Re: Wikipedia decision making (was Re: [ox-en] Re: Business opportuities based on Free Software)
- From: "Nadav Har'El" <nyh math.technion.ac.il>
- Date: Wed, 31 May 2006 15:52:12 +0300
On Mon, May 29, 2006, Markus wrote about "Re: Wikipedia decision making (was Re: [ox-en] Re: Business opportuities based on Free Software)":
about the "sock puppets", one could also discuss that membership duration
is an important criteria (in addition to the amount of edits).
This reminds me of a law in Israel, which granted certain tax benefits to
money kept in a saving account from which no money has been taken out in
15 years.

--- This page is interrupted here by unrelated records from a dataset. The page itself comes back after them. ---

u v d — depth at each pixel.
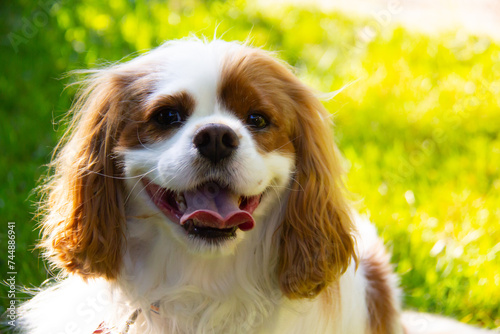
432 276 4.07
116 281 2.82
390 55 7.31
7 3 7.00
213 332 2.85
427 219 4.62
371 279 3.44
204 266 2.76
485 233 4.48
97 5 7.11
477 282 4.05
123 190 2.74
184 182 2.47
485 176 5.30
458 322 3.69
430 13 9.48
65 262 2.84
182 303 2.83
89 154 2.76
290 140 2.81
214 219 2.46
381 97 6.40
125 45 6.37
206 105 2.59
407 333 3.60
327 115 3.09
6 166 4.73
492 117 6.20
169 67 2.68
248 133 2.58
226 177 2.47
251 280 2.82
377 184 4.99
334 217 2.89
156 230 2.76
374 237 3.65
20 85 5.83
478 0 10.41
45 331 3.06
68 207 2.78
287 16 8.05
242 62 2.68
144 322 2.89
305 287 2.79
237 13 7.67
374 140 5.72
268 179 2.62
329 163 2.94
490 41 8.10
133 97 2.70
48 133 5.16
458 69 7.18
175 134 2.58
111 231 2.71
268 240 2.81
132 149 2.65
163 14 7.11
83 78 3.75
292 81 2.91
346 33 7.71
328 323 2.96
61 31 6.57
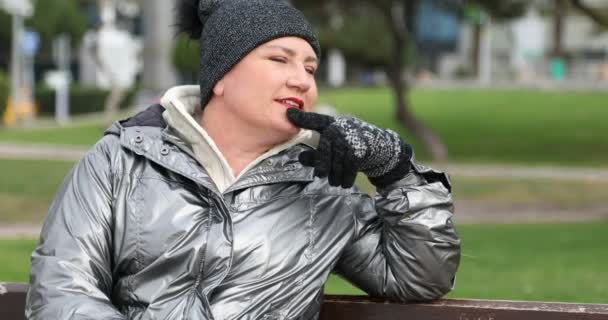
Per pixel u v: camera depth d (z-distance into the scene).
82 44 41.31
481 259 8.34
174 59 34.78
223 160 2.70
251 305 2.61
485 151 22.75
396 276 2.77
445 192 2.69
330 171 2.54
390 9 21.42
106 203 2.67
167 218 2.64
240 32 2.66
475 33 58.97
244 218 2.69
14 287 2.97
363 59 39.28
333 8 20.67
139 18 44.62
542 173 18.31
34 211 13.21
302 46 2.71
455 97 38.03
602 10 19.73
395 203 2.66
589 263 8.17
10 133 25.36
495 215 13.30
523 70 55.16
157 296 2.60
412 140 23.84
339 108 32.94
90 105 36.41
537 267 7.87
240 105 2.69
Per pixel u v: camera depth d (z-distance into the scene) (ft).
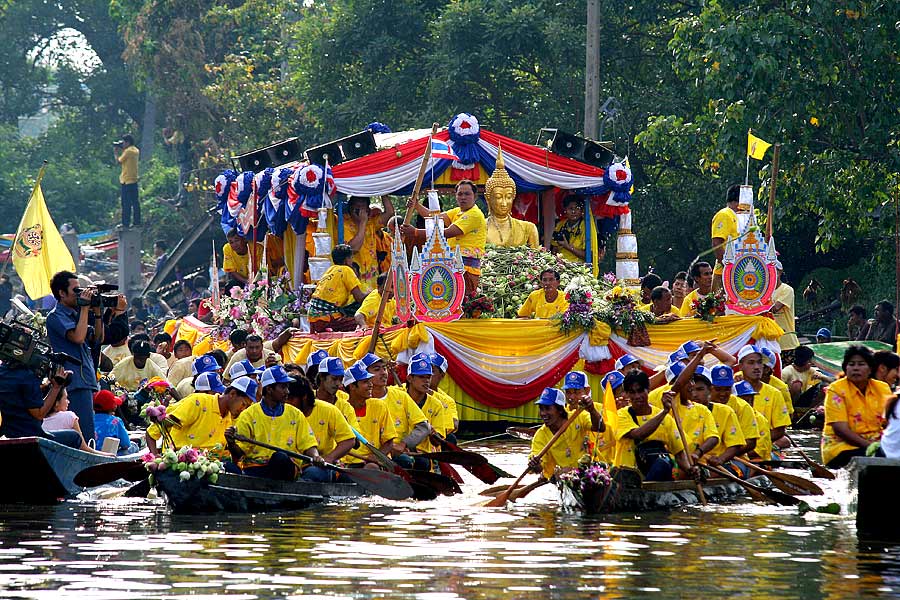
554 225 152.25
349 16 244.22
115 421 93.35
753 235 126.41
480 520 71.15
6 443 75.41
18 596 48.65
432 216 128.06
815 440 119.85
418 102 241.35
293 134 286.25
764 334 126.72
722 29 165.78
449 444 91.04
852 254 206.28
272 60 309.01
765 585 51.98
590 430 81.76
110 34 424.05
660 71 217.97
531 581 52.44
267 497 75.46
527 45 219.41
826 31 163.22
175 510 73.41
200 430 80.84
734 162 172.04
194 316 178.40
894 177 163.53
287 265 154.10
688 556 59.00
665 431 80.28
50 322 84.89
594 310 125.90
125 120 431.84
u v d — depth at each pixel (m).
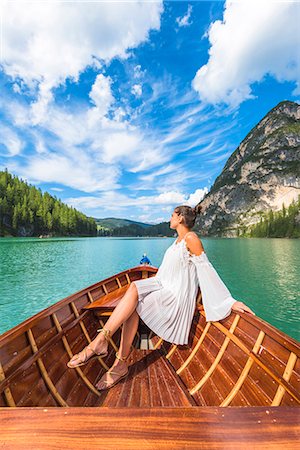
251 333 2.54
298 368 1.84
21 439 0.99
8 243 61.19
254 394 2.09
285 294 14.02
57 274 19.88
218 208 167.12
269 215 130.88
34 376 2.16
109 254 38.34
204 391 2.58
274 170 146.75
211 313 2.91
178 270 2.99
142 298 2.86
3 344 1.96
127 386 2.61
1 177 139.88
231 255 35.28
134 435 1.00
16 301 12.47
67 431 1.02
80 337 3.23
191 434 1.01
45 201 144.38
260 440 0.98
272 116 171.00
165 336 2.94
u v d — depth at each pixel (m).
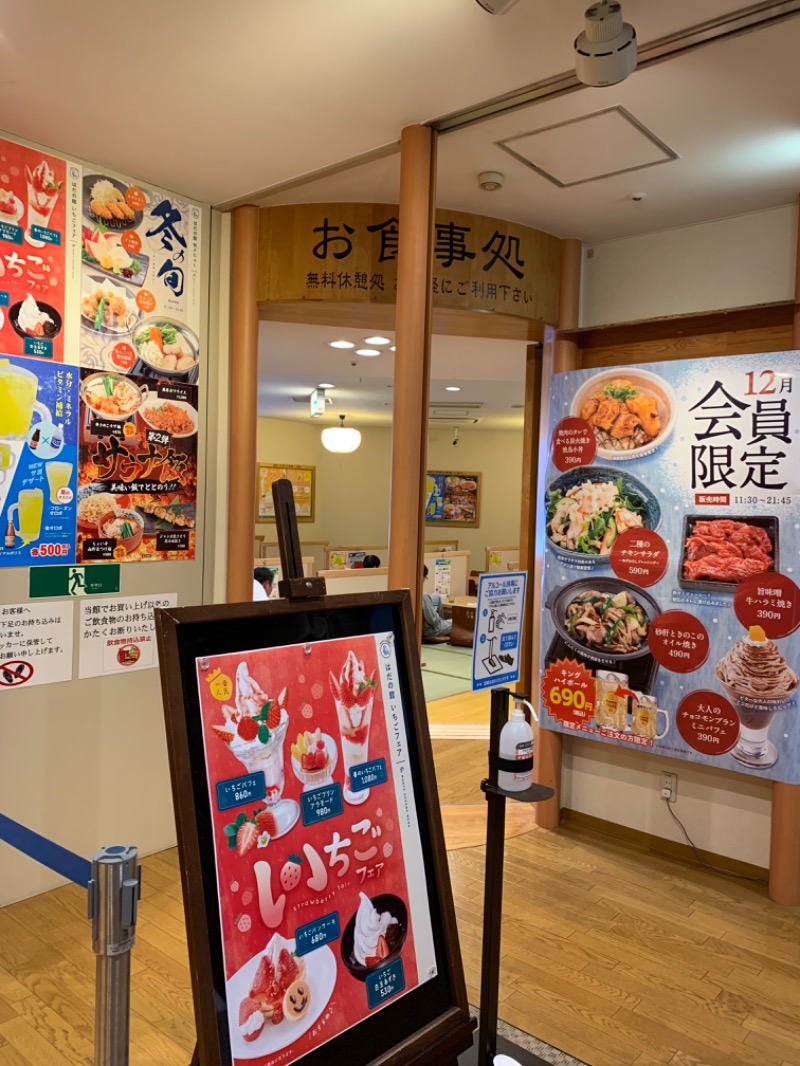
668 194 3.03
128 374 2.96
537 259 3.45
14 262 2.62
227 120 2.51
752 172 2.82
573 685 3.30
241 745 1.33
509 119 2.47
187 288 3.14
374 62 2.15
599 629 3.23
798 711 2.78
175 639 1.26
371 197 3.14
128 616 2.99
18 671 2.70
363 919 1.46
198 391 3.20
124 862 1.19
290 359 5.91
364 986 1.44
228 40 2.06
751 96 2.32
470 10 1.91
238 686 1.34
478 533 11.17
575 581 3.29
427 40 2.04
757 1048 2.06
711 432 2.94
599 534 3.22
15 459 2.65
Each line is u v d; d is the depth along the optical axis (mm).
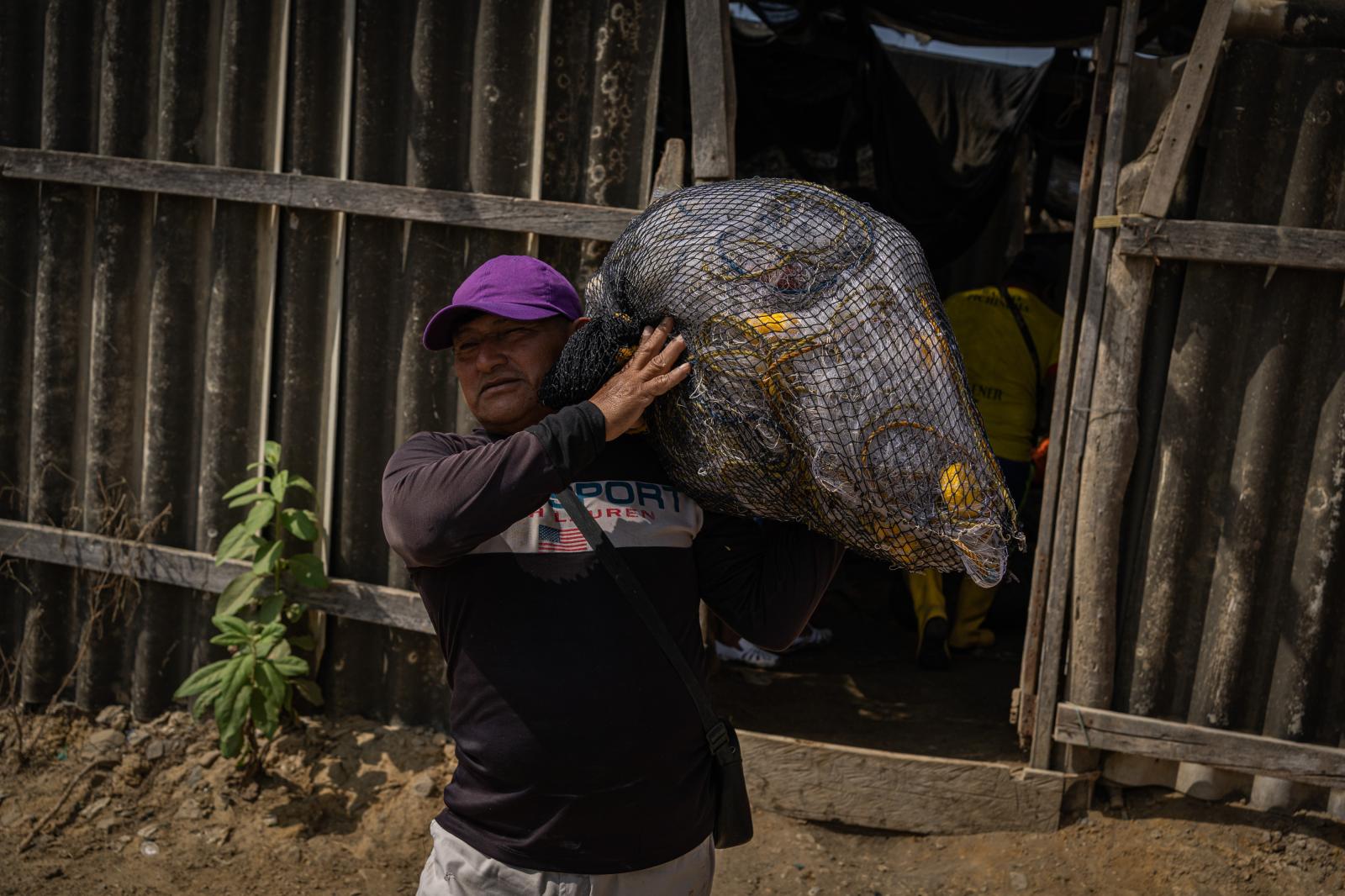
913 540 1721
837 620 5414
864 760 3564
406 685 3877
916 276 1739
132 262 3865
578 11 3473
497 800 1748
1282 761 3379
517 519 1634
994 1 4449
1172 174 3197
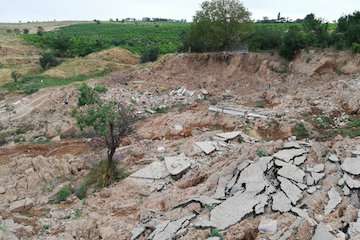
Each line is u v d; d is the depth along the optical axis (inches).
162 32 3462.1
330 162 649.0
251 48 1518.2
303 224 521.3
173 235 554.6
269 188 604.1
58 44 2498.8
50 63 2224.4
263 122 967.0
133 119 1026.1
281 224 530.9
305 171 634.8
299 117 991.6
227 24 1550.2
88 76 1950.1
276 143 717.3
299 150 677.9
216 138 880.3
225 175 668.1
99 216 659.4
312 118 978.7
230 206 582.6
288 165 641.6
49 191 794.8
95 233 617.3
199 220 574.6
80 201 732.0
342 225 529.0
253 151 701.3
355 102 1008.2
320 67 1268.5
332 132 896.9
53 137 1165.1
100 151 935.7
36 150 1045.2
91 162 874.1
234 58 1477.6
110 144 828.0
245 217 561.3
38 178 831.1
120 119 823.7
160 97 1360.7
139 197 711.1
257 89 1328.7
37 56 2564.0
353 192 586.9
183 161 786.8
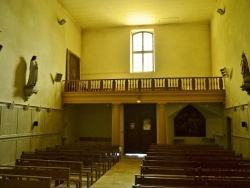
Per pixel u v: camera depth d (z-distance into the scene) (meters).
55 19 14.79
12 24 10.59
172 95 14.55
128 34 19.06
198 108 16.98
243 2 10.32
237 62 11.37
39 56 12.80
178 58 18.30
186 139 17.12
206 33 18.23
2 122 9.89
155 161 7.35
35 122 12.21
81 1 15.28
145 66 18.95
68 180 6.23
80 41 19.25
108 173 10.52
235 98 12.02
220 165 7.12
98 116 18.52
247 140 10.37
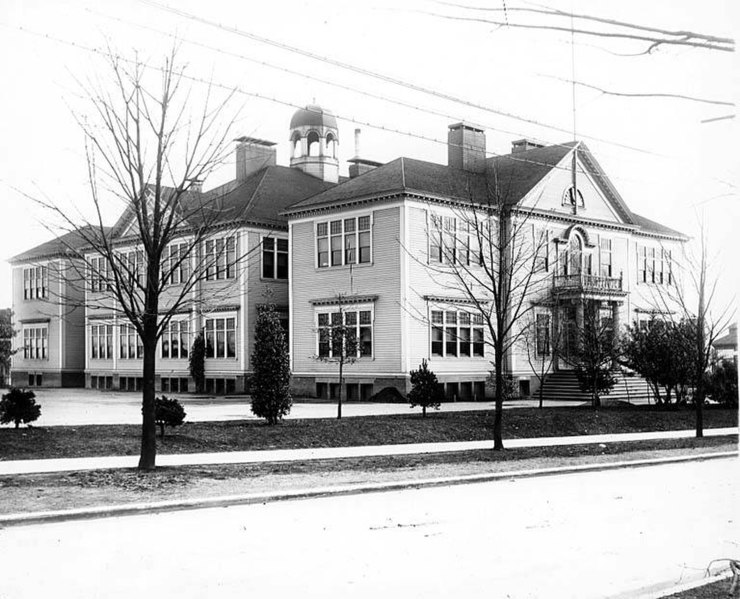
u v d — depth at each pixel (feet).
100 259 173.47
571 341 124.26
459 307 125.49
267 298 144.46
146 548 32.55
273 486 47.73
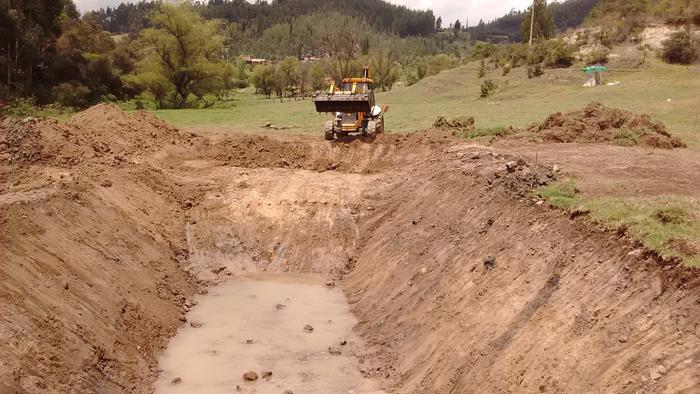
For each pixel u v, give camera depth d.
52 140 16.28
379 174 19.70
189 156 21.08
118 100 57.59
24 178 13.98
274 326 12.05
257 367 10.38
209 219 16.73
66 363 8.64
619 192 11.10
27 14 52.00
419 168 17.75
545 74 48.88
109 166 16.61
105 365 9.34
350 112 22.22
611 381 6.66
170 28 51.88
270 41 186.62
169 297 12.70
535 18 73.56
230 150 21.69
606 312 7.55
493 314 9.17
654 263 7.54
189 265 14.90
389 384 9.69
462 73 58.16
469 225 12.10
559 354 7.54
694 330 6.41
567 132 18.61
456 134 21.80
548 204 10.50
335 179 19.17
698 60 45.56
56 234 11.13
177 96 55.12
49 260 10.27
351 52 80.81
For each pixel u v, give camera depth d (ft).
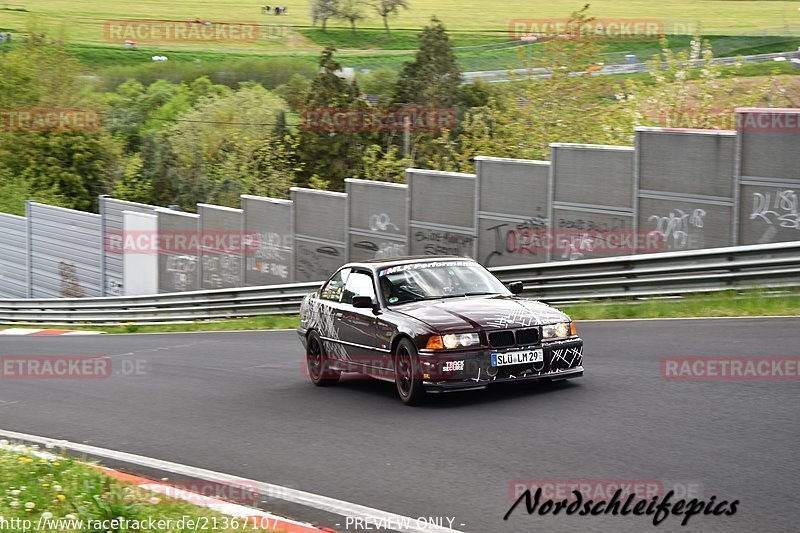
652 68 167.53
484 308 54.80
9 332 165.27
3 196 299.79
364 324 59.36
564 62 191.31
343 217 145.59
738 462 37.37
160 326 153.69
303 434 51.21
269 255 160.97
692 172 95.81
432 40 413.39
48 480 43.19
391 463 42.83
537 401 52.06
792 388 49.37
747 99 155.74
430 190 129.39
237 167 299.99
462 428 47.78
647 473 37.11
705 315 79.51
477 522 33.47
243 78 561.43
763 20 570.87
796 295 78.43
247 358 88.69
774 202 88.63
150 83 551.18
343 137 353.10
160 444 53.21
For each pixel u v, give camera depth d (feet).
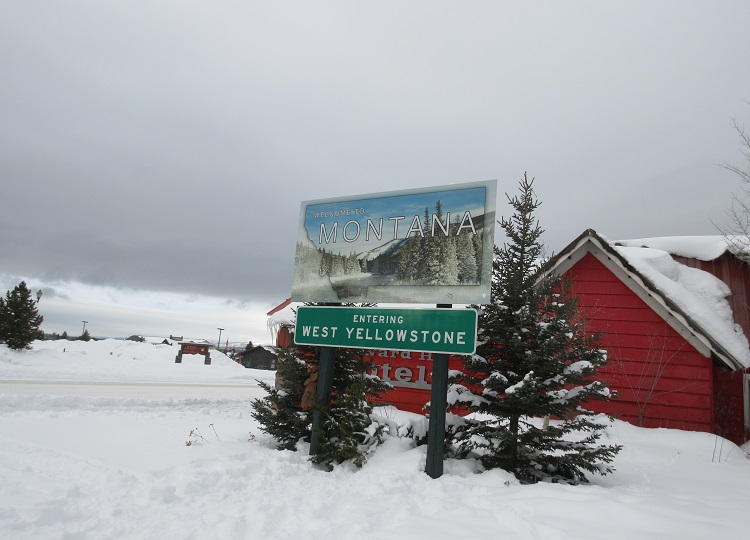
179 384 83.61
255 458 24.06
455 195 25.30
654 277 39.93
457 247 24.62
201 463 22.43
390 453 24.20
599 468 23.84
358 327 25.80
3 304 108.88
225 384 91.66
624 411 37.50
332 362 26.94
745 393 42.70
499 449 23.68
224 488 19.38
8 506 16.55
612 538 13.32
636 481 22.99
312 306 27.63
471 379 24.50
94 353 120.98
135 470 21.53
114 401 49.01
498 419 24.39
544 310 23.75
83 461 22.88
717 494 19.63
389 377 43.83
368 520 15.53
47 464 22.62
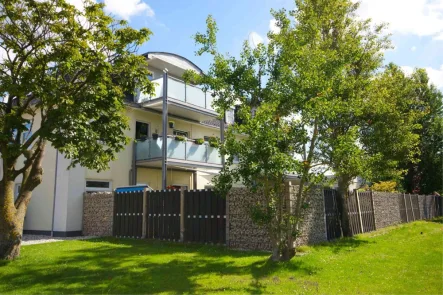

The law was designed to encourage long-term saving, but what
actually happened was that people opened several such accounts (with a tiny
sum of money in each), so that in case they will need such an account
in the future, they will already have a "mature" (15 year old) account
ready for use.
So while taking membership duration into account will eliminate "obvious"
sock puppets (accounts created an hour ago just for use in today's vote)
it won't prevent deliberate attempts of "hoarding" identities (e.g., one
person consistently writing for many months under 10 different user names).
Of course, concensus voting also has its share of problems, with the biggest
problem is that nothing really important gets decided. No serious decision
can ever pass with a 100% vote: Even if there is one person against it,
he can always get other users - sockpuppets or real users - to help him
vote against. In fact, this is a common thing in Wikipedia - people who
feel strongly in some vote emailing all their wikipedian friends to come
vote in their favor. Since typical votes have about 20 voters out of a
million wikipedians, it's fairly trivial to swing every vote in any direction.